§ **Текст**:
----------

Я есть — в другом. Рембо,
ты заблуждался!
Ты снял с себя свой чепец,
ты думал, что справишься сам (151).

Однако этим тезисным, овнешненным блумианством, в котором еретик сражается с возлюбленными им еретиками, «убийство отца» в поэзии Эшлемана не ограничивается. Его агоническое исследование подрывного, хтонического Эроса, вырастая из более ранних моделей «герменевтики подозрения», пересекается многими своими прозрениями с Лаканом и Деррида. Перед нами, возможно, последний представитель того этапа художественной мысли, для которого фрейдо-юнговское наследие активировало свой порождающий заряд с минимальным смещением, достаточным, чтобы вывернуть наизнанку систему гендерных означающих. Трансгрессивный язык у Эшлемана выступает преданным спутником (и катализатором) эрозии фаллогоцентризма. В своей критической атаке на имеющиеся у художественного наследия модели мужского и женского поэт обращается к первозвеньям — к материальному выражению тех архетипов, которыми занималась «кощунская» наука fin-de-siècle: распад и гармония, постигаемые поэтом-визионером, проступают в первую очередь через древнейшие следы человеческого семиозиса — наскальную живопись, в которой знаки мужского и женского одновременно и внятны каждому, и предельно остранены. Но едва ли не более мощный удар по маскулинности наносится со стороны рефлексии личного опыта. Следующее признание из вышеупомянутого письма Сесару Кальво можно считать идеальным напоминанием о том, что феминизм — это всегда борьба и за свободу мужчин тоже:

Пока я не женился, женщина для меня была просто п.да, и я относился к ней со всем присущим этому слову презрением, из-за чего, разумеется, вышел такой п.дец в моем общении с мужчинами, что у меня никогда не было настоящих «друзей» в том смысле, в каком я умею ценить их сейчас [Eshleman 1969: 58].

 

Второй брак Эшлемана радикализирует это осознание не просто половой скованности, а неумения доверять ни мужчинам, ни женщинам, приводившего поэта в юности к «естественным» насмешкам над гомосексуалами и сводившее его половую жизнь к тому, чтобы перепихнуться по-быстрому на переднем сиденье. На протяжении более чем полувека Кэрил Эшлеман (урожд. Райтер) была и остается для Клейтона не просто традиционной музой и спутницей (т. е. уильямсовской «Кóрой в аду»), а важнейшим собеседником, редактором и практически соавтором, разделяя с ним все превратности планетарной центрифуги любви. Осмысляя свой союз с Кэрил в стихах, Клейтон находит для этого важнейшее философское понятие — «дружба» (54). В послесловии к «Под земным арестом» поэт говорит об этом так:

Вот уже 20 лет, как Кэрил Эшлеман олицетворяет собой для меня идеал «читателя» и «редактора». В своей роли первого слушателя она бесценна. Может быть, порой и справедливо, как у Гинзберга, что «первая мысль — самая лучшая», но, в основном, в моем случае, сочинительство — это очень замедленный, еле идущий процесс, при котором через одни фильтры материал мало-помалу просачивается, а другие приходится убирать. В этих попытках извлечь эссенцию материала, чей контекст не перестанет сдвигаться, пока наконец не «встанет на место», отзывы Кэрил, ее принятие вперемешку с неприятием помогли мне пробиться взглядом и через поверхностную ясность, и через беспочвенную непонятность. Если подробнее, Кэрил переписывает мне целые отрывки текстов (черновые), а иногда умеет перевести стихотворение в иное русло каким-нибудь одним ловким выражением — она научила меня впускать другого человека в мое творческое пространство, благодаря чему там появляются любовь и согласие. Иногда я даже полностью передаю стихотворение в ее руки, чтобы посмотреть, куда нас это заведет. Поэтому для меня большая радость поблагодарить ее за участие в уже не первой моей книге (183).

----------

§ **Записи**:
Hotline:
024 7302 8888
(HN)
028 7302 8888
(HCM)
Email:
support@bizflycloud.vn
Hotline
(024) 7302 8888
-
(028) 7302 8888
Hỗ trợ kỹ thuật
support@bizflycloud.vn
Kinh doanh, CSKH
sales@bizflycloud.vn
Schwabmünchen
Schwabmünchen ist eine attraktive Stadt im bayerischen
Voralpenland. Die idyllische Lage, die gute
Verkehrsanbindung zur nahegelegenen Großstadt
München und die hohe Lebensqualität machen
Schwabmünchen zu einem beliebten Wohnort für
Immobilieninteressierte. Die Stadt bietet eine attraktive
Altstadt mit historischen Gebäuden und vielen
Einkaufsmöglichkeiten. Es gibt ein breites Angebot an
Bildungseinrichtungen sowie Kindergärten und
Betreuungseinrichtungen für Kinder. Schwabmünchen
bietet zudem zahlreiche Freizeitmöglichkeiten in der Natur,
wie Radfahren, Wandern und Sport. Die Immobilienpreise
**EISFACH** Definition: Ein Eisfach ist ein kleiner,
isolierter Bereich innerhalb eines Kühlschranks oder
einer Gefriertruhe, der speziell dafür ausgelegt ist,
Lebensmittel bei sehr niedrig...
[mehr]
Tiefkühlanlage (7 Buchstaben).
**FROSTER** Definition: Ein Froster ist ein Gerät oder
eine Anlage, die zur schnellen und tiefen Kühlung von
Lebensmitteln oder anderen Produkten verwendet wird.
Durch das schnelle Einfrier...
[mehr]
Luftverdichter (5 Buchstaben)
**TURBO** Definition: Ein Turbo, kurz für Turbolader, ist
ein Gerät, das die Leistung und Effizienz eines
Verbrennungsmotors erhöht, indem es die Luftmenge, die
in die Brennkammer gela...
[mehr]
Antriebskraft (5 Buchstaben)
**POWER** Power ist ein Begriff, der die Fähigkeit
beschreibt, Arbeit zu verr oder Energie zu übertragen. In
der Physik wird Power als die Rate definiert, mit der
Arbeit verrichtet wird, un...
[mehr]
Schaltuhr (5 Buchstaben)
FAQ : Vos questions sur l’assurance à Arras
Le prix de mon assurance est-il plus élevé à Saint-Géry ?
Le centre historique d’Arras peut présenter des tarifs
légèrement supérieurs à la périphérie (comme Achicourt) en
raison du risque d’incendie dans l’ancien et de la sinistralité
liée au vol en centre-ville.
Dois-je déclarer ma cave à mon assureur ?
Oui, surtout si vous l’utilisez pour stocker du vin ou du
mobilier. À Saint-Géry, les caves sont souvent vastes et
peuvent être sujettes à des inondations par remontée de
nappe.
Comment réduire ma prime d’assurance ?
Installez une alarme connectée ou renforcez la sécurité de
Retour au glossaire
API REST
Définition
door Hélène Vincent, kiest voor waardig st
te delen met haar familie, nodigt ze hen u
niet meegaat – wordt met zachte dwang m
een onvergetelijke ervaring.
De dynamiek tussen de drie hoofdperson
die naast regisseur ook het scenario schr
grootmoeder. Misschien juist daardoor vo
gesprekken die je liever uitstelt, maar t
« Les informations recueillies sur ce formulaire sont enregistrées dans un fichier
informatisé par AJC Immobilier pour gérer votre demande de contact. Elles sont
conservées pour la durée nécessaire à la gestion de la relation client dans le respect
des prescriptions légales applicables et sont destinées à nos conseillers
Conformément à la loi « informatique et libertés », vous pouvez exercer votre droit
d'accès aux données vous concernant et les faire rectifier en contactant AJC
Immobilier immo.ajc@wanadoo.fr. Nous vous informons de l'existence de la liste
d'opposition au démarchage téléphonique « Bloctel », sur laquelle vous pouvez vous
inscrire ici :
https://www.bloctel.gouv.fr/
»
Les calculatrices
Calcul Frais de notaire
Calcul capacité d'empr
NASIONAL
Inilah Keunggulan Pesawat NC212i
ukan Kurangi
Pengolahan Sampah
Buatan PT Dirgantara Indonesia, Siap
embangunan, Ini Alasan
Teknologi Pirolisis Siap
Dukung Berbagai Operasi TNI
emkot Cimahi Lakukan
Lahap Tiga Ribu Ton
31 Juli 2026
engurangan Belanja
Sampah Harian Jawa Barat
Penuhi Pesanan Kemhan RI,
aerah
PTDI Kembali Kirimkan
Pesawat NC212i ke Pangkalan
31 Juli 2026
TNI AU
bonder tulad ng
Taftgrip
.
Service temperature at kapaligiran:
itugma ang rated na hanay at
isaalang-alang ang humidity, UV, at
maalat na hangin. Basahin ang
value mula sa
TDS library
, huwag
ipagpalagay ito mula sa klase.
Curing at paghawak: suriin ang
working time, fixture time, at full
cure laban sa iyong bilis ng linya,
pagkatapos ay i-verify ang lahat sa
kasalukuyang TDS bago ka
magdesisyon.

----------

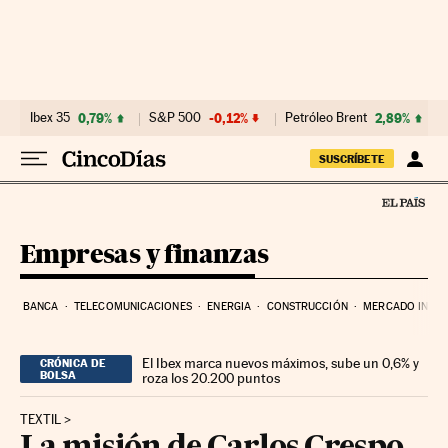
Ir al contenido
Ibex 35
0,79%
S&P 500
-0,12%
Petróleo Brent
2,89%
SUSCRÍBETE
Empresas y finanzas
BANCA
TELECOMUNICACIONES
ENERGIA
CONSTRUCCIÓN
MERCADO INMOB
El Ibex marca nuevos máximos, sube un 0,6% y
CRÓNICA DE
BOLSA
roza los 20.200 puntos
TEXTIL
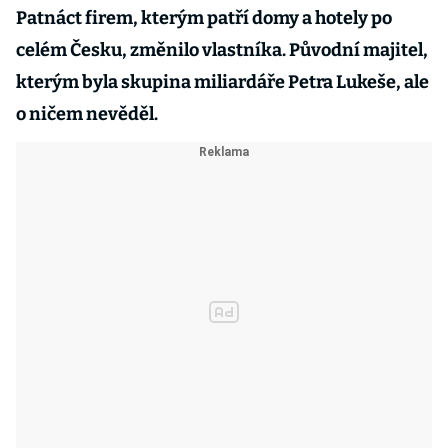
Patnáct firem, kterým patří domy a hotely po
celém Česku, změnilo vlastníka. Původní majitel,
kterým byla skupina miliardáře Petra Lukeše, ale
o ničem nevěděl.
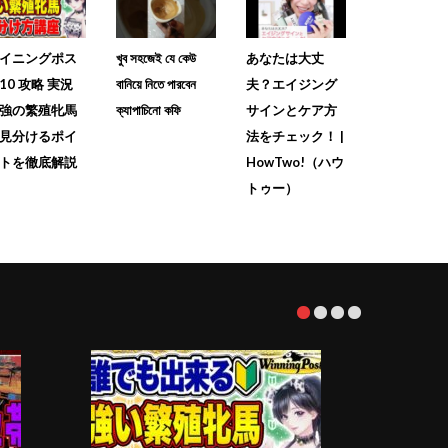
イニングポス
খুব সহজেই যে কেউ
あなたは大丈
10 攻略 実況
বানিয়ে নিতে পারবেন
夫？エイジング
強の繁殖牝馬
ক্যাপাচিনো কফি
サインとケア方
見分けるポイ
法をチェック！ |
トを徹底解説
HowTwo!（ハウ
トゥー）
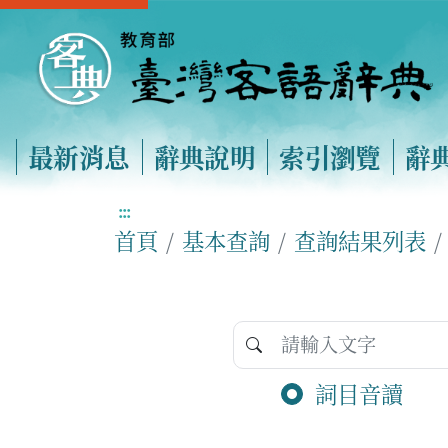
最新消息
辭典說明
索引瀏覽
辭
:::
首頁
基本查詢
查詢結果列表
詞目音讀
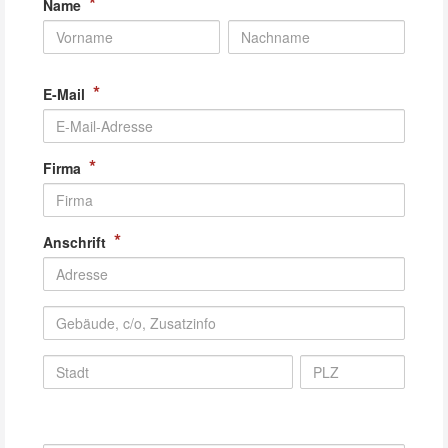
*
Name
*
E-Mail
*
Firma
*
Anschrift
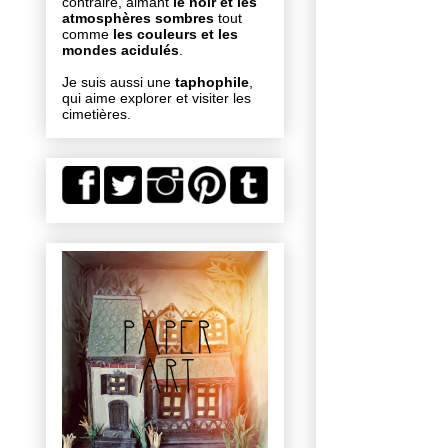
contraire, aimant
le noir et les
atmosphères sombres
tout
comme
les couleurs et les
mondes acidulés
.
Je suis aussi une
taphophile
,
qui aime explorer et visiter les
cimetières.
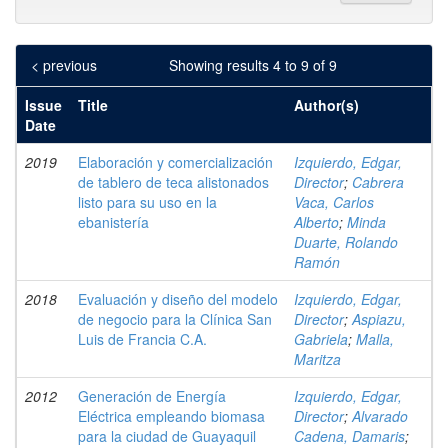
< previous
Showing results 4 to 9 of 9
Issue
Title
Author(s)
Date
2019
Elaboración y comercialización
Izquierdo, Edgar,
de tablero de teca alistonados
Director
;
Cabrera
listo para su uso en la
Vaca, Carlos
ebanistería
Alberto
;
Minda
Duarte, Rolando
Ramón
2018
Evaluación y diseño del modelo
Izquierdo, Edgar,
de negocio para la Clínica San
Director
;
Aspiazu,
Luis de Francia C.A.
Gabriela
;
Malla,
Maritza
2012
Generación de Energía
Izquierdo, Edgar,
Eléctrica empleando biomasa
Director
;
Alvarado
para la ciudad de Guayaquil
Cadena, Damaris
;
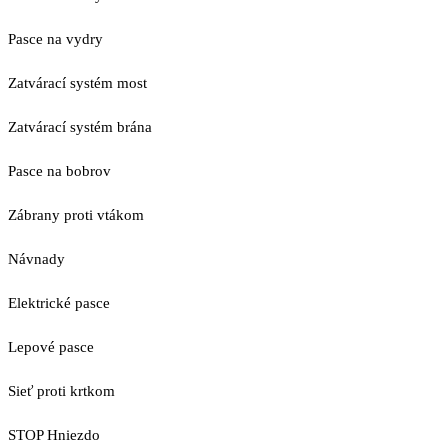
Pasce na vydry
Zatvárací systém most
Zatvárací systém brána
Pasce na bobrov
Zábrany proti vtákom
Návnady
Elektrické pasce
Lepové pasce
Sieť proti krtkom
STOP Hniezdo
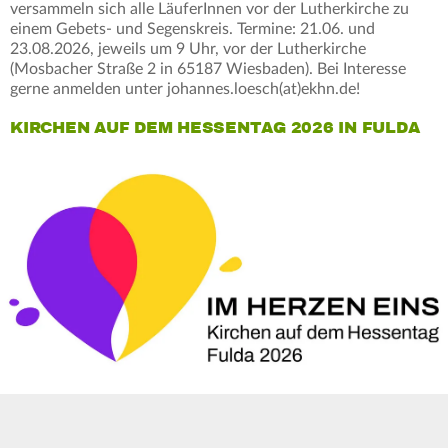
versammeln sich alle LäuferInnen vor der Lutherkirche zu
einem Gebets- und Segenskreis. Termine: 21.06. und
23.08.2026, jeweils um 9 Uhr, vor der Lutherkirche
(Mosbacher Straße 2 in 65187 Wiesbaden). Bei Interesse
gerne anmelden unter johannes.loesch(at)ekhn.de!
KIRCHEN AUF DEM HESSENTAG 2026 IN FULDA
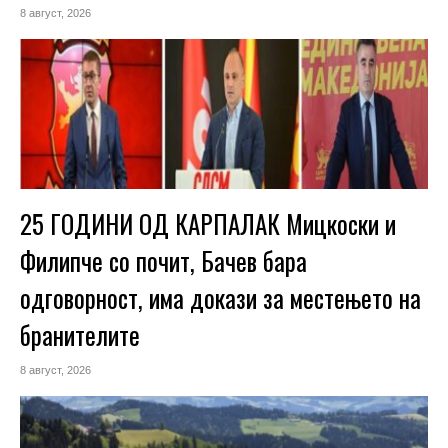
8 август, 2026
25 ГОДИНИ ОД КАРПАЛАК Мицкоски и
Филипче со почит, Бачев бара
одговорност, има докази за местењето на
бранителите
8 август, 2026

----------

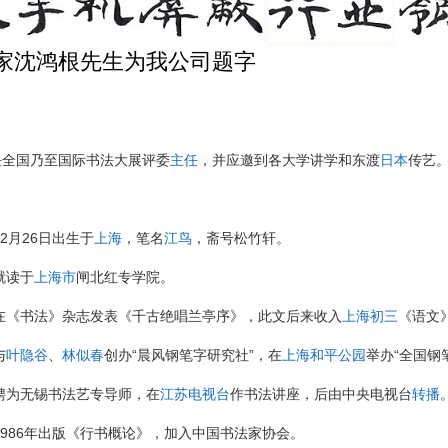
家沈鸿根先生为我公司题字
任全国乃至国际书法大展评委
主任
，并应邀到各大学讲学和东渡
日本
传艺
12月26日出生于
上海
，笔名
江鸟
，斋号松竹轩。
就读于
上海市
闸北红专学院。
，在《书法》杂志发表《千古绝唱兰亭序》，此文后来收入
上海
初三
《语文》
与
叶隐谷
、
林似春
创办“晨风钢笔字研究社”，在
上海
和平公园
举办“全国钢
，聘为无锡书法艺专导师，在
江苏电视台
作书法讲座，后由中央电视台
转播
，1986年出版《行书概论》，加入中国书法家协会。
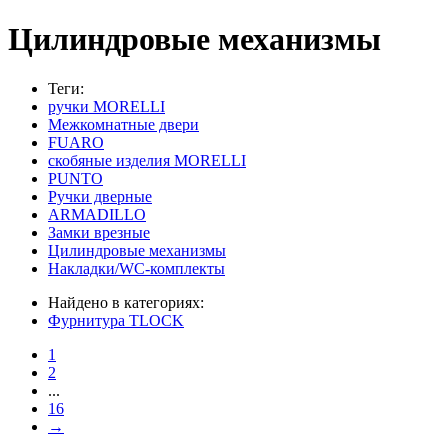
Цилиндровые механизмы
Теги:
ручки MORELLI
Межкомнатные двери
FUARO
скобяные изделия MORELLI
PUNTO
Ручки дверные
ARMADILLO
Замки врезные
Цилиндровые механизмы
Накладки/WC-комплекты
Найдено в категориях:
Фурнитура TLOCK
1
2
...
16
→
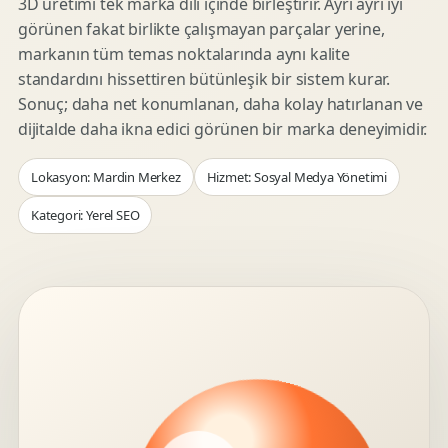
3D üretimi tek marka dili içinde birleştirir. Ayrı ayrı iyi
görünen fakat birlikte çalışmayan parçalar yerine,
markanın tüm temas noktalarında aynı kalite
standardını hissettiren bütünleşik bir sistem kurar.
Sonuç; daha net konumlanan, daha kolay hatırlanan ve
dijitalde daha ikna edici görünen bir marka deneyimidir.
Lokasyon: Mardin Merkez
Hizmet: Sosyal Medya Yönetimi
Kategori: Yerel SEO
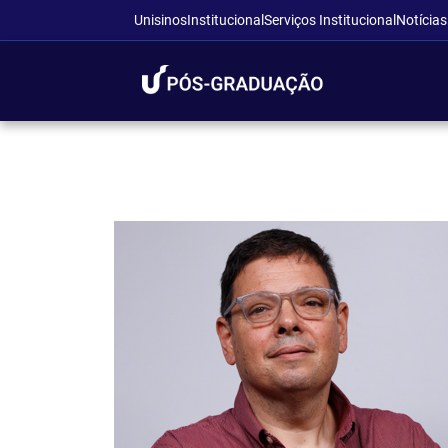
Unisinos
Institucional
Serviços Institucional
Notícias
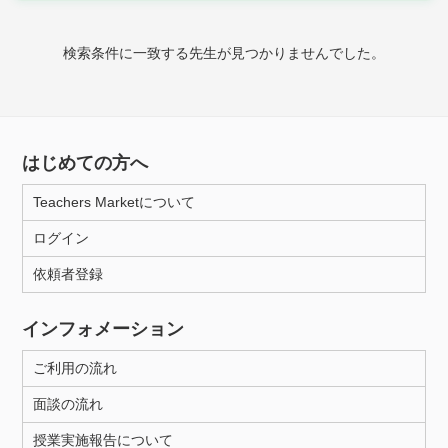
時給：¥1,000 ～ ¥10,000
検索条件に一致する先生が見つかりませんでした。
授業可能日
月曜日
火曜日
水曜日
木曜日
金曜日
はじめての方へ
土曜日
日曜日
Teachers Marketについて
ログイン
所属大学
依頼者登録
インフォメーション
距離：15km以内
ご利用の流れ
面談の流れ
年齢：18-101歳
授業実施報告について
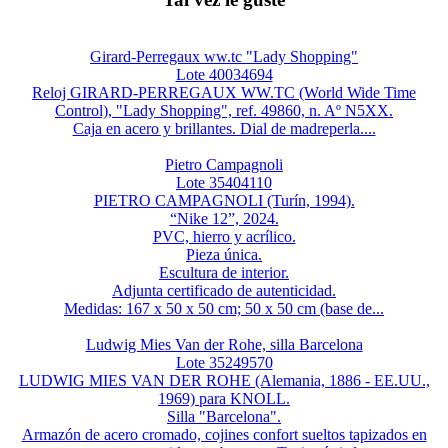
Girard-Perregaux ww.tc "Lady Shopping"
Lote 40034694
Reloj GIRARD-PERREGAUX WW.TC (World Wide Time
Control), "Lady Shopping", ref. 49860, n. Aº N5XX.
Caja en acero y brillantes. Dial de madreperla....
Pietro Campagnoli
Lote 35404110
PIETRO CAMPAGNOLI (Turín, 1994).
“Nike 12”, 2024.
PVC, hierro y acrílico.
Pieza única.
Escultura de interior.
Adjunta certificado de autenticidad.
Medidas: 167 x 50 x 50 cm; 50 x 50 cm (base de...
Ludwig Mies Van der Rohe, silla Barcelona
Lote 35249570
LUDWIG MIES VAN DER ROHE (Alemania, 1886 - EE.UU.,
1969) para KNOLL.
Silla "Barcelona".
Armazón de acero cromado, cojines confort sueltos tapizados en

----------

§ **Задания**:
(a) Выпишите все слова и выражения, взятые в кавычки в абзаце текста, который начинается словами «Вот уже 20 лет».
(b) Перепишите дословно участок записей от строки, содержащей «3D üretimi tek», до строки, содержащей «Armazón de acero», включая обе эти строки. Изображения в ответ не включайте.
Записи никак не связаны с текстом.

§ **Ответы**:
(a) «читателя», «редактора», «первая мысль — самая лучшая», «встанет на место»

(b)
3D üretimi tek marka dili içinde birleştirir. Ayrı ayrı iyi
görünen fakat birlikte çalışmayan parçalar yerine,
markanın tüm temas noktalarında aynı kalite
standardını hissettiren bütünleşik bir sistem kurar.
Sonuç; daha net konumlanan, daha kolay hatırlanan ve
dijitalde daha ikna edici görünen bir marka deneyimidir.
Lokasyon: Mardin Merkez
Hizmet: Sosyal Medya Yönetimi
Kategori: Yerel SEO
Unisinos
Institucional
Serviços Institucional
Notícias
時給：¥1,000 ～ ¥10,000
検索条件に一致する先生が見つかりませんでした。
授業可能日
月曜日
火曜日
水曜日
木曜日
金曜日
はじめての方へ
土曜日
日曜日
Teachers Marketについて
ログイン
所属大学
依頼者登録
インフォメーション
距離：15km以内
ご利用の流れ
面談の流れ
年齢：18-101歳
授業実施報告について
Girard-Perregaux ww.tc "Lady Shopping"
Lote 40034694
Reloj GIRARD-PERREGAUX WW.TC (World Wide Time
Control), "Lady Shopping", ref. 49860, n. Aº N5XX.
Caja en acero y brillantes. Dial de madreperla....
Pietro Campagnoli
Lote 35404110
PIETRO CAMPAGNOLI (Turín, 1994).
“Nike 12”, 2024.
PVC, hierro y acrílico.
Pieza única.
Escultura de interior.
Adjunta certificado de autenticidad.
Medidas: 167 x 50 x 50 cm; 50 x 50 cm (base de...
Ludwig Mies Van der Rohe, silla Barcelona
Lote 35249570
LUDWIG MIES VAN DER ROHE (Alemania, 1886 - EE.UU.,
1969) para KNOLL.
Silla "Barcelona".
Armazón de acero cromado, cojines confort sueltos tapizados en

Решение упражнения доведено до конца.